I’d like to say that the boat we boarded to begin and end our mission on the Ucayali river, was moored on a  dock in an area that was suited to easily boarding and departing, but unfortunately, it was not. Instead, we literally were pushed up against a muddy, much polluted river bank in between the fisherman’s loading area and a local boat builder. It was not what I had expected, but it did offer some interesting views of a world more foreign than I have ever visited.

The days started early for those that made their living from the river, and the constant sound of the humming motors, like a whir from a lawn edger or ailing lawn mower, was my wake up call. Sunrise cast a warm glow over an otherwise dirty and exhaust smelling embankment, with hard working men carrying blocks of ice, bananas and what looked like saw dust to each of their boats.

© 2012 Paul Coffin Photography
 

The conditions were harsh, hot, humid and exhausting and yet somehow, through it all, I managed to get a smile from a local fisherman as I peered though my lens and snapped his picture.

© 2012 Paul Coffin Photography
 

No matter the conditions, whether in the village, on the river bank, in the city or in the local tourist towns, people smiled at me. I didn’t for a second ever feel resented or reviled. It was a pleasant and unexpected surprise. It would be easy for me to judge those I encountered and compare their lives to mine, but that would have been presumptuous and egotistical. Instead, I accepted their happiness for what it was, a celebration of life.

© 2012 Paul Coffin Photography
 

It is odd now, a week later to reflect on that world, as it was then and is now. Mine, a fleeting presence, left with an indelible mark.

Pucallpa Peru   1 comment

Catedral de Pucallpa 

© 2012 Paul Coffin Photography
 

The beginning of my second week in Peru, I flew to the river port city of Pucallpa, Peru, where I boarded the boat that would take us to the very remote village of Santa Rosa on the Ucayali river.

This image of the interior of the catholic cathedral was taken hand-held and of course is a HDR photograph.

Mass was spoken in Spanish and we were clearly the only foreigners in the pews.  The week I was there, it was the week prior to the feast of Corpus Christi and the people were preparing to celebrate the event. We were greeted with smiles and felt very welcome. One gentlemen even invited us to stay the day to take in the fireworks and celebrations taking place later that evening; regrettably, we could not stay.

I have been very fortunate to travel with work, but I must say, Pucallpa was among the most remote and certainly most foreign of any city I’ve visited. It was not a clean city and was very much a fishing community surrounded by a more industrial environment. Densely populated and feeling very third world, it was none the less a place that the people seemed happy living in. It was difficult for me to unravel my North American sensibility from the experience and not to judge it by that bias. Despite all that, there were places of beauty, as there always are, in surprising settings.

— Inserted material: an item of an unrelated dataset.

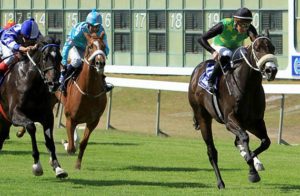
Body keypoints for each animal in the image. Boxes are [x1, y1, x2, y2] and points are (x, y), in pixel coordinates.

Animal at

Machu Picchu   Leave a comment

© 2012 Paul Coffin Photography
 

I recently returned from a two week trip from Peru, where I had two vacations in one. The first week I visited Machu Picchu and the second week, I traveled six hours up river from the city of  Pucallpa into the Amazon rain forest to help build a church in a Shipibo village along the banks of the Ucayali river. I’ll post more pictures from that part of the trip in the coming days.

After a plane to Lima and then the next day to Cuzco, we took the train to Aquas Calientes to spend the night before getting up early for the sunrise at Mach Picchu. Unfortunately, and I suppose as is typical, it was clouds, heavy fog and rain. The sunrise would have to wait for another time. After five hours of miserable wet and rainy weather, during which time my camera barely made it out from underneath my rain poncho, the sun finally broke through and my second trek through the ruins began.

© 2012 Paul Coffin Photography

As many of my frequent blog visitors know, I am a big fan of HDR photography, and I knew the only way I was going to capture some new and unique images of a location that must be photographed thousands of times a day was to capture the place using this technique in liberal, albeit not over the top fashion.

© 2012 Paul Coffin Photography

The most challenging aspect of my photography that day, was avoiding the many hundreds of visitors in the ancient ruins. In one instance, I waited for close to 40 minutes in the hopes of capturing the sun-dial without the distraction of the throngs leaning into it in the hopes of extracting some cosmic energy. I pulled two shots off.

© 2012 Paul Coffin Photography

Machu Picchu is truly a magnificent wonder. The Inca’s were clearly master masons and their work remains today as a testament to that dedication. The Princess’ Palace is one such area that illustrates their mastery.

© 2012 Paul Coffin Photography

© 2012 Paul Coffin Photography

At every turn the vista’s that greeted us were amazing and it is not hard to understand the many reasons the Inca chose this location to build the Palace. It was a sight to behold.

© 2012 Paul Coffin Photography

It was one of the most amazing places I have visited and will forever be an adventure to remember.